Open
Description
📚 Documentation
The README https://github.com/pytorch/examples/blob/main/imagenet/README.md is very helpful when getting started with training AlexNet.
We are able to successfully train AlexNet to approximately 56% top-1 and 79% top-5 accuracy on the validation set. But this is still a fair bit below Krizhevsky's published results of circa 83% or 85% top-5 accuracy on these training sets.
We are training with the default recommendations for a single GPU in the README for AlexNet:
python main.py -a alexnet --lr 0.01 --gpu 0 /data/datasets/imagenet/
What out-of the box accuracy should we expect when training AlexNet on ImageNet with the default PyTorch implementation?
What sort of hyperparameter changes do you recommend to duplicate Alex Krizhevsky's accuracies?
Activity
mostafaelhoushi commentedon May 9, 2022
Just quoting from this blog article:
mostafaelhoushi commentedon May 9, 2022
Maybe try those hyperparameters, and if they lead to the expected accuracy, perhaps create a pull request to update the README file accordingly?
msaroufim commentedon Jul 10, 2022
So far our tests aren't in a place where we can guarantee some model performance, the case could be made that maybe we should?
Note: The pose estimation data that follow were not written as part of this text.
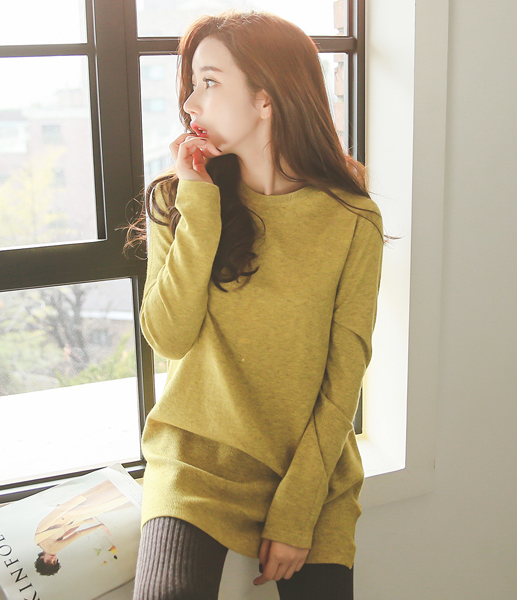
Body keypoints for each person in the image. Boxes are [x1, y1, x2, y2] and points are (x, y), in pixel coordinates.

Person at [126, 9, 385, 600]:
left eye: (209, 82)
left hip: (308, 466)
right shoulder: (178, 198)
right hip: (196, 461)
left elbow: (345, 373)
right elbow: (168, 337)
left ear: (266, 98)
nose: (189, 102)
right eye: (191, 84)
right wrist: (199, 206)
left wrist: (298, 509)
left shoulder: (351, 218)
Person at [33, 480, 131, 575]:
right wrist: (85, 521)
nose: (53, 559)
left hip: (75, 512)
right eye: (55, 561)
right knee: (102, 493)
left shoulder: (51, 549)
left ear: (42, 558)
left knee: (110, 498)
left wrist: (99, 526)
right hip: (70, 510)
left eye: (49, 561)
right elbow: (66, 529)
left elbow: (77, 534)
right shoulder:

But so far we don't have any such plans
mostafaelhoushi commentedon Jul 25, 2022
I came across TorchDrift https://torchdrift.org/
(It is found under PyTorch ecosystem)
It sounds like a tool that can help ensure our models accuracy specs
wangtiance commentedon Jan 11, 2023
Hello, not sure if I should open a new issue for this, but are the pretrained models trained with default hyperparameters? And do all the pretrained models match the accuracies from the original papers? It seems unlikely that the default setting can achieve the best result for every model.
mostafaelhoushi commentedon Jan 11, 2023
In the past when I trained the models from scratch, I recall being able to reproduce the accuracy for almost all models.
MobileNet might have its own hyperparameters, but the remaining models should be the same .
wangtiance commentedon Jan 12, 2023
Thanks for the response! It's a good thing that one setting can work well for different models.
mostafaelhoushi commentedon Jan 12, 2023
If you check most vision CNN papers you will find they train with the same hyperparameters: SGD optimizer, 90 epochs, initial learning rate 0.1 that decreases by a tenth every 30 epochs.